### Work order
Tell me, please, how many lines in the records below include the word "KiCad". Give no more than the number.
---------------
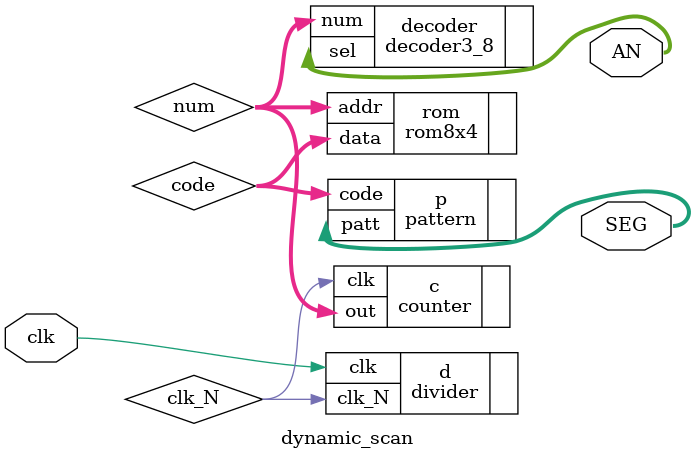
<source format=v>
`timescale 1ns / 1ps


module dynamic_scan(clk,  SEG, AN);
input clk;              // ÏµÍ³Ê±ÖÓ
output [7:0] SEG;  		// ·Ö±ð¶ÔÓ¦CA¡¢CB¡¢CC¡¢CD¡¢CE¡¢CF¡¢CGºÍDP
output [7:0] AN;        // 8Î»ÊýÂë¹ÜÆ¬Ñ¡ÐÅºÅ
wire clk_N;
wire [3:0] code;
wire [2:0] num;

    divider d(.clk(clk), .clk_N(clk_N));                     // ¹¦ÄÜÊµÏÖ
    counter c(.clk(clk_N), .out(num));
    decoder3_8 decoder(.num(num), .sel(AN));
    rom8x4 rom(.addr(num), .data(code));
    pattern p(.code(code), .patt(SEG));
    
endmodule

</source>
---------------
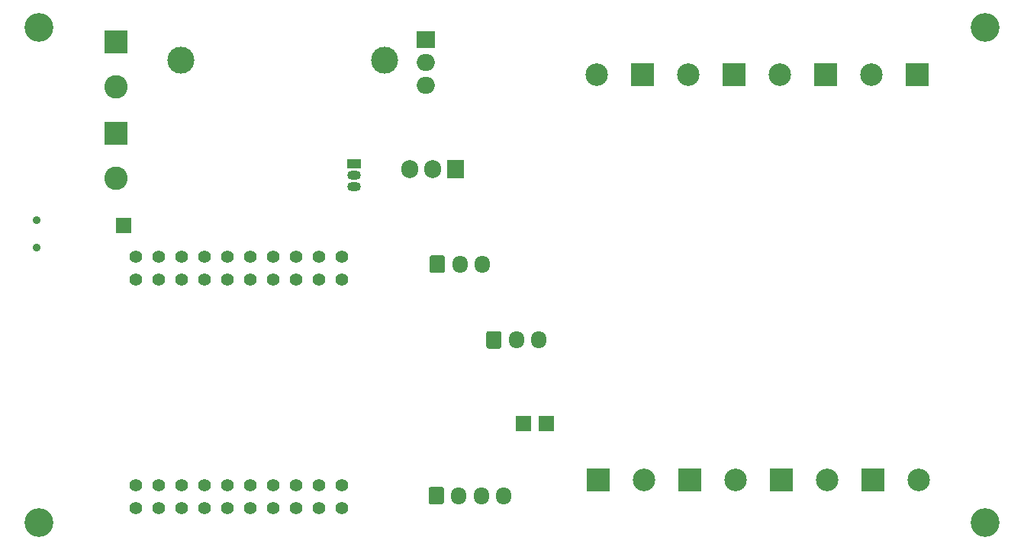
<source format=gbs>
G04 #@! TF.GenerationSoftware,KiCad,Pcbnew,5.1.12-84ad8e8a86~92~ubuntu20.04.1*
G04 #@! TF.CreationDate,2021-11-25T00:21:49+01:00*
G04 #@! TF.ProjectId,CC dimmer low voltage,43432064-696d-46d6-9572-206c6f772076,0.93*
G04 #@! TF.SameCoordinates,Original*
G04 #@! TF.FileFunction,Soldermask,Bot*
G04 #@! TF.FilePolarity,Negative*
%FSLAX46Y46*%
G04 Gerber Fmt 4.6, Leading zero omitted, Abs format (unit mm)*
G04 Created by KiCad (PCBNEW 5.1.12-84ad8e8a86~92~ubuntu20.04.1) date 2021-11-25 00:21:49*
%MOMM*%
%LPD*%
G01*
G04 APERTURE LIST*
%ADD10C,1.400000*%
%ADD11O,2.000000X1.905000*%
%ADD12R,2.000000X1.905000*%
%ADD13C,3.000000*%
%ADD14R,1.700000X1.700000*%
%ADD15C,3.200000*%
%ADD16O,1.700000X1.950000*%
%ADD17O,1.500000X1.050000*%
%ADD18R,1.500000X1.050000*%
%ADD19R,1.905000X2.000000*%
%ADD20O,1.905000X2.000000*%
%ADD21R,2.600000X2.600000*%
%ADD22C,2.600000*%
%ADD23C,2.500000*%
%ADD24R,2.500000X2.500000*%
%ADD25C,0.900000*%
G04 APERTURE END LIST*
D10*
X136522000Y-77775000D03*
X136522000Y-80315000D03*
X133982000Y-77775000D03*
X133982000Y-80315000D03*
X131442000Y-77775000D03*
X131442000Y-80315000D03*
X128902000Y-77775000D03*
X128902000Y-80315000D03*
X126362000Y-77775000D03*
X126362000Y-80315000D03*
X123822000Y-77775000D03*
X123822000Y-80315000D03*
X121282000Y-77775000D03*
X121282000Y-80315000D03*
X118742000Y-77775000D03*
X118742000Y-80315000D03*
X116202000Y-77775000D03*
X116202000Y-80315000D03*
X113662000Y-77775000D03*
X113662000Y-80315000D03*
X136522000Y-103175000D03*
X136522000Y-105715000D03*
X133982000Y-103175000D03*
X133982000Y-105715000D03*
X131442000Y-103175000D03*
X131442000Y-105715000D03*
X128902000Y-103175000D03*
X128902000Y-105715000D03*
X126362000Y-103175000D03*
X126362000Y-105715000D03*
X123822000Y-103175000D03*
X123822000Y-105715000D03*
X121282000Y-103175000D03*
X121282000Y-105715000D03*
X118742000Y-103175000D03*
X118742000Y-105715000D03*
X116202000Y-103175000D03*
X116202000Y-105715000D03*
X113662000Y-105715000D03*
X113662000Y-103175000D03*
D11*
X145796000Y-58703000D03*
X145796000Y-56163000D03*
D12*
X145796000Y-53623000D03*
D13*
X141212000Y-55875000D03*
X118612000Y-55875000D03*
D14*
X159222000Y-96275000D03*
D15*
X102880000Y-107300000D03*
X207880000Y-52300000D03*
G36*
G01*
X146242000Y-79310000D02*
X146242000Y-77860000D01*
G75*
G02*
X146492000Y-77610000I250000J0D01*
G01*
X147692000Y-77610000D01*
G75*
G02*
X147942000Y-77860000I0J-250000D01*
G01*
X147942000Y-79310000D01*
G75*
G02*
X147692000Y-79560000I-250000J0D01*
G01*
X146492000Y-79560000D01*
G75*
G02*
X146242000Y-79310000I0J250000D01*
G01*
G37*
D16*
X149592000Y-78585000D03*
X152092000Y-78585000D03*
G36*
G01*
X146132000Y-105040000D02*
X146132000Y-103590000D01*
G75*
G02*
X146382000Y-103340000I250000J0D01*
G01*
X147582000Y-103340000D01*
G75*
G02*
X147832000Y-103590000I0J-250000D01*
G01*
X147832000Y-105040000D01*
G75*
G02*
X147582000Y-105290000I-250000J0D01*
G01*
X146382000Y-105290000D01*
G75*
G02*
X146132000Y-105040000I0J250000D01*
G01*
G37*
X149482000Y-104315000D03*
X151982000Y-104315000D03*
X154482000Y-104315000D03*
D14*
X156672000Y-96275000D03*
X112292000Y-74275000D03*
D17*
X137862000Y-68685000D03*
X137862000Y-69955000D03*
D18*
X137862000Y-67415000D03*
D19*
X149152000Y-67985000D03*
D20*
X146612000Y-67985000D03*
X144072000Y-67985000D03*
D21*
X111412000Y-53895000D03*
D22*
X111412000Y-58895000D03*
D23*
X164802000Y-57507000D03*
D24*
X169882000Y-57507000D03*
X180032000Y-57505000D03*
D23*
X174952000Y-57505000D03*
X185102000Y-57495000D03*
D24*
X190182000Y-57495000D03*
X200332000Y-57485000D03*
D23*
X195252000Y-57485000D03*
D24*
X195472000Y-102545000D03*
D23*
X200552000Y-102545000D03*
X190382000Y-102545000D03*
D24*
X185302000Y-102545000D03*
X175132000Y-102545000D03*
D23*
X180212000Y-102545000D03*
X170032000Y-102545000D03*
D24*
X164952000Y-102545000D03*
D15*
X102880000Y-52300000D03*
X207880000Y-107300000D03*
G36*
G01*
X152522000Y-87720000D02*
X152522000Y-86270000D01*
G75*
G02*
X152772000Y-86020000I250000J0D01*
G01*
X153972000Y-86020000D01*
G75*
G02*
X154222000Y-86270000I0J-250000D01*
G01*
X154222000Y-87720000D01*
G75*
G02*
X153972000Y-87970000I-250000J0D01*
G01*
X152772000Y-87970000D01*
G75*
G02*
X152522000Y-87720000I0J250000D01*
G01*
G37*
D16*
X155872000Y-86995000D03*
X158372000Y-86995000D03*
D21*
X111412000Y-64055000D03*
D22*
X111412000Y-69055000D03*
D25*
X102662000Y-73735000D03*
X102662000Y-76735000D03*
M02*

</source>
---------------
### Finished task
2